Does anyone know why this works? Conway's algorithms aren't making much sense to me, and the wikipedia page doesn't offer much explanation. Besides his calculations, one thing I'm having trouble with is this:
It takes advantage of the fact that within any calendar year, the days of 4/4, 6/6, 8/8, 10/10, 12/12, and the last day of February always occur on the same day of the week—the so-called "doomsday" (and furthermore that other months have "doomsday" on the pairs 5/9 and 9/5 as well as 7/11 and 11/7
This is true--In 2010, all those listed days were a Sunday, and wikipedia says that January 3rd and the last day of non-leap year Februarys are the doomsday...But how is that true? How does that just happen to line up?

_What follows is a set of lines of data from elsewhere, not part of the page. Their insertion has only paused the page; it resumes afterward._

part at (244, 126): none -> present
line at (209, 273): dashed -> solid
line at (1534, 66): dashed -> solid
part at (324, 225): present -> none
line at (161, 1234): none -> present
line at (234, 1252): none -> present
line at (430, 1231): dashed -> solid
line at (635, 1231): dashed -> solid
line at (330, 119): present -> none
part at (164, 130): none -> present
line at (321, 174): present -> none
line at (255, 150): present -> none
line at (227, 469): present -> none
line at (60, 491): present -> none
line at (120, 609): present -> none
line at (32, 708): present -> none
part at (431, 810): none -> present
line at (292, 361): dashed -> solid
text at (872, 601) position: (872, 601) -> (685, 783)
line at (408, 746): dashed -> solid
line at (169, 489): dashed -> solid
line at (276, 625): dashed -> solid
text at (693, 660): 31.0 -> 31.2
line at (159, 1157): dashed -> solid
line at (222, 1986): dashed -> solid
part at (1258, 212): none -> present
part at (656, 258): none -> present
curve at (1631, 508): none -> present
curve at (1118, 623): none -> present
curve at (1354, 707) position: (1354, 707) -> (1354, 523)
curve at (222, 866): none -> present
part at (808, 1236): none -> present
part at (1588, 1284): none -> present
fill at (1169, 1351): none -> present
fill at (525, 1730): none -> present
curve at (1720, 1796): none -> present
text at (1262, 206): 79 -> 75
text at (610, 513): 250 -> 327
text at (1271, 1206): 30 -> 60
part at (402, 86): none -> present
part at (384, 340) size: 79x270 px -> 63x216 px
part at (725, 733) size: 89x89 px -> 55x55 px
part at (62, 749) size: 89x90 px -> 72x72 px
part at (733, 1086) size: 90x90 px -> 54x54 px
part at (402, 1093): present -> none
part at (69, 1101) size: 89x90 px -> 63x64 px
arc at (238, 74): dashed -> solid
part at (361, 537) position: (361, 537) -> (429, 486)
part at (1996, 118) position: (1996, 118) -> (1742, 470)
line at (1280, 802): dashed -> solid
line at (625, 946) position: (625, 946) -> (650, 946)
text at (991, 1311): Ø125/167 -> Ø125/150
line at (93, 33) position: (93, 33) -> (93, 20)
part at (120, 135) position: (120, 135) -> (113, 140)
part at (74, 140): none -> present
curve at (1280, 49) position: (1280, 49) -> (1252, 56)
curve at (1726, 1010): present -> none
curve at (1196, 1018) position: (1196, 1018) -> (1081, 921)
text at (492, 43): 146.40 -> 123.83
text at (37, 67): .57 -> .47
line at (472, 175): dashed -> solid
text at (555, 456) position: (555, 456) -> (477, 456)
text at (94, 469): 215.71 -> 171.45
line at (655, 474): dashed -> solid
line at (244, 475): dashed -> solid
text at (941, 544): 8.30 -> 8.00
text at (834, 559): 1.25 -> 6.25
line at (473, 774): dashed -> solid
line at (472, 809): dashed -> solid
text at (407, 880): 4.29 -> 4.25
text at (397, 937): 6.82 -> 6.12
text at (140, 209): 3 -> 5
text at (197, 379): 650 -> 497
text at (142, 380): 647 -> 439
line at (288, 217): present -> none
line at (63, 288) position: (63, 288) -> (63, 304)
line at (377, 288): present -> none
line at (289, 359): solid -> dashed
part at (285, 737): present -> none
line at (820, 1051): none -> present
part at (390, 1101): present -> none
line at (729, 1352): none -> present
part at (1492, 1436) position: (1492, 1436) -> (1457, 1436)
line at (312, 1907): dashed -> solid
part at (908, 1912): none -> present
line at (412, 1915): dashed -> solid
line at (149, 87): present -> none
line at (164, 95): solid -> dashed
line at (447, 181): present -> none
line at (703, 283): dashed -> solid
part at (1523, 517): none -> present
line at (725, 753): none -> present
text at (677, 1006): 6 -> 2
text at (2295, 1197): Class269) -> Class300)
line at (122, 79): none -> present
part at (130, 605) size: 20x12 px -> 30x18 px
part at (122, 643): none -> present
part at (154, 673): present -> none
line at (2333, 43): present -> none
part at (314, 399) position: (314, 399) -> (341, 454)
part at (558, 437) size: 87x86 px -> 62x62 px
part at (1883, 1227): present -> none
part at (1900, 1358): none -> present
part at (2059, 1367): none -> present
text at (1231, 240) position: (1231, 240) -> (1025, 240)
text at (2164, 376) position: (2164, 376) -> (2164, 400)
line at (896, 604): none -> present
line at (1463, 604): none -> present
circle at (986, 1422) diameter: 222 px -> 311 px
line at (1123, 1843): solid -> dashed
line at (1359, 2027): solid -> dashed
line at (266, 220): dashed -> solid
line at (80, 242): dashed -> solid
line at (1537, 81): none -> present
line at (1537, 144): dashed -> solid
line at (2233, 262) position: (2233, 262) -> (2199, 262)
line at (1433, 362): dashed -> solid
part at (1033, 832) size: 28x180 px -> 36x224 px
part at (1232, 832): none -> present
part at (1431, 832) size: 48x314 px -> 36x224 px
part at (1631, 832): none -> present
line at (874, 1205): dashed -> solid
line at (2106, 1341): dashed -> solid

And why do you need an "anchor" day?
I've copied some of the math below, if anyone's interested:
1. Divide the year's last two digits (call this y) by 12 and let a be the floor of the quotient.
2. Let b be the remainder of the same quotient.
3. Divide that remainder by 4 and let c be the floor of the quotient.
4. Let d be the sum of the three numbers (d = a + b + c). (It is again possible here to divide by seven and take the remainder. This number is equivalent, as it must be, to the sum of the last two digits of the year taken collectively plus the floor of those collective digits divided by four.)
5. Count forward the specified number of days (d or the remainder of d/7) from the anchor day to get the year's Doomsday.
And an easier method to get the Doomsday is [imath](y + \lfloor y/4 \rfloor) \bmod 7 + anchor day[/imath], where y is the last two digits of the year.